Professor Froward's Slough of Despond

Proud purveyor of flawed generalizations and vacuous tautologies.

Friday, July 08, 2005

Post-Nationalism

Back in September, 2001, Michael Moore was shocked and horrified that al Qaeda killed people who "didn't vote for George Bush". Right now, in July, 2005, George Galloway thinks it's odd that al Qaeda just massacred forty-odd non-policy-making Londoners.

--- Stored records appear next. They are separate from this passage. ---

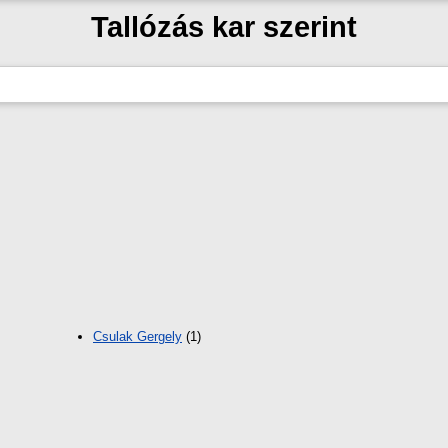
Tallózás kar szerint
Csulak Gergely
(1)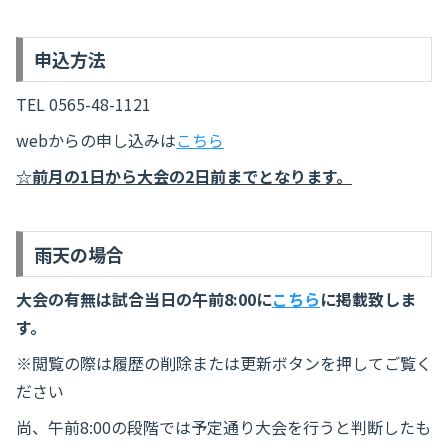
申込方法
TEL 0565-48-1121
webからの申し込みは
こちら
☆前月の1日から大会の2日前までとなります。
雨天の場合
大会の有無は試合当日の午前8:00に
こちら
に掲載致しま
す。
※閲覧の際は履歴の削除または更新ボタンを押してご覧く
ださい
尚、午前8:00の段階では予定通り大会を行うと判断したも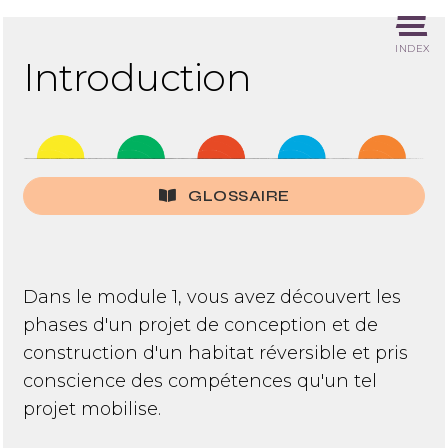
INDEX
Introduction
GLOSSAIRE
Dans le module 1, vous avez découvert les
phases d'un projet de conception et de
construction d'un habitat réversible et pris
conscience des compétences qu'un tel
projet mobilise.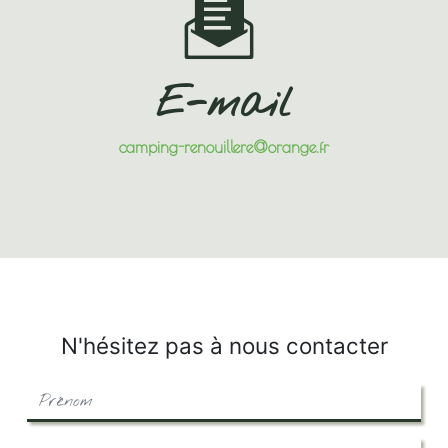
E-mail
camping-renouillere@orange.fr
N'hésitez pas à nous contacter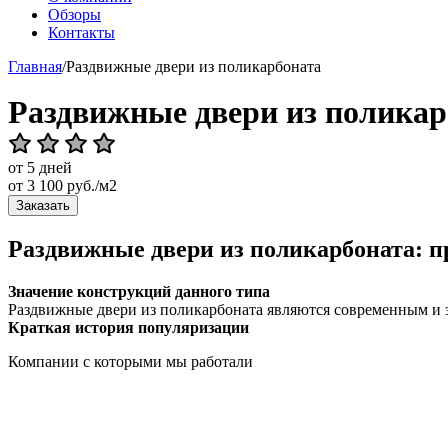
Обзоры
Контакты
Главная
/
Раздвижные двери из поликарбоната
Раздвижные двери из поликар
от 5 дней
от
3 100
руб./м2
Заказать
Раздвижные двери из поликарбоната: 
Значение конструкций данного типа
Раздвижные двери из поликарбоната являются современным и э
Краткая история популяризации
Компании с которыми мы работали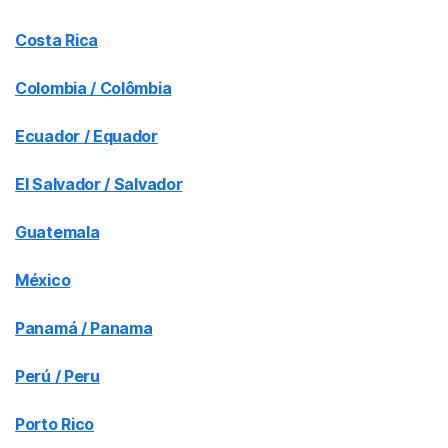
Costa Rica
Colombia / Colômbia
Ecuador / Equador
El Salvador / Salvador
Guatemala
México
Panamá / Panama
Perú / Peru
Porto Rico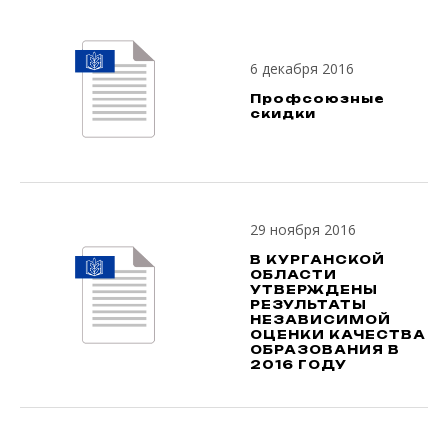
6 декабря 2016
Профсоюзные
скидки
29 ноября 2016
В КУРГАНСКОЙ
ОБЛАСТИ
УТВЕРЖДЕНЫ
РЕЗУЛЬТАТЫ
НЕЗАВИСИМОЙ
ОЦЕНКИ КАЧЕСТВА
ОБРАЗОВАНИЯ В
2016 ГОДУ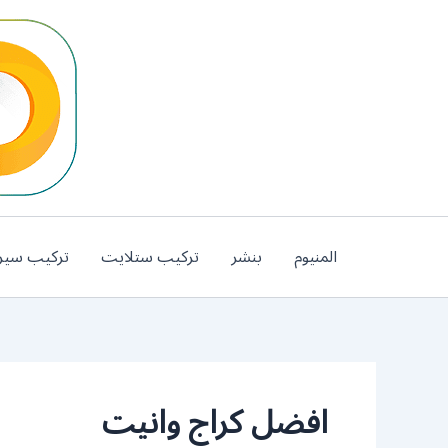
خطي
لى
لمحتوى
المنيوم
بنشر
تركيب ستلايت
تركيب سير
افضل كراج وانيت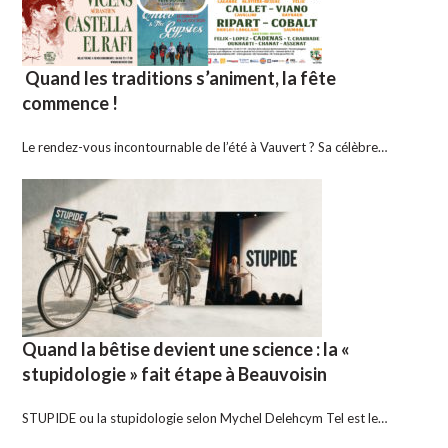
Quand les traditions s’animent, la fête
commence !
Le rendez-vous incontournable de l’été à Vauvert ? Sa célèbre…
Quand la bêtise devient une science : la «
stupidologie » fait étape à Beauvoisin
STUPIDE ou la stupidologie selon Mychel Delehcym Tel est le…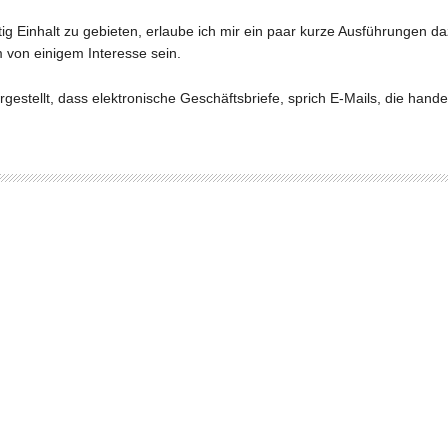
 Einhalt zu gebieten, erlaube ich mir ein paar kurze Ausführungen daz
m von einigem Interesse sein.
rgestellt, dass elektronische Geschäftsbriefe, sprich E-Mails, die hand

They're both very confused. They, and others like them in the West, like to think of themselves and their friends as being somehow apart from the passports they carry: They disagree with their governments, so it's got nothing to do with them. This sort of "post-nationalist" thinking is very nice and all, but it absolutely cripples you when you've got to deal with enemies who still think in nationalist terms. As far as al Qaeda is concerned, Britons are Britons. Al Qaeda is at war with the UK, full stop. That includes you, George. Maybe Galloway will someday achieve his great dream of being the British Vidkun Quisling, but if al Qaeda happens to kill him in some random massacre before then, they won't shed a tear over it. He's still the enemy. They may tolerate him as a collaborationist licking their boots, but that's not the same as a friend.

This guy gets it.

UPDATE: Yes, but: The left generally prefers to think in communal terms. You are your race, your class, your gender, etc. Is it pre-nationalism? Or is post-nationalism relatively trivial, nothing more than a dividing into different groups, groups which happen to make no practical sense in the context of the rest of reality? You could see the left's problem as a sort of "impedance mismatch" between their worldview and that of the rest of the human race. Yes, but: The left is actually very supportive of militaristic nationalism, on the part of Palestinians for example (it helps if it's racialist militaristic nationalism, of course). Is there any coherent view here at all? Maybe the "post-nationalism" I'm describing is simply a specialized gimmick for leftists to exclude their own personal selves from the implications of their moral universe, one in which guilt and virtue are essentially communal (pop quiz: Describe any act of "social justice" which isn't primarily composed of individual injustices). Galloway blithely accepts the notion that all Britons deserve to be punished for anything any Briton does — except for that one little part where he and his friends deserve to die, too. It's a lot like those of us who feel sentimental affection for our pets while cheerfully eating hamburgers, except that we don't pretend it's a great moral principle. And, of course, hamburgers aren't made out of human beings.

UPDATE 7/11/2005: I suspect it's just a waste of time to try to deduce any general principles at all from what the left says and does.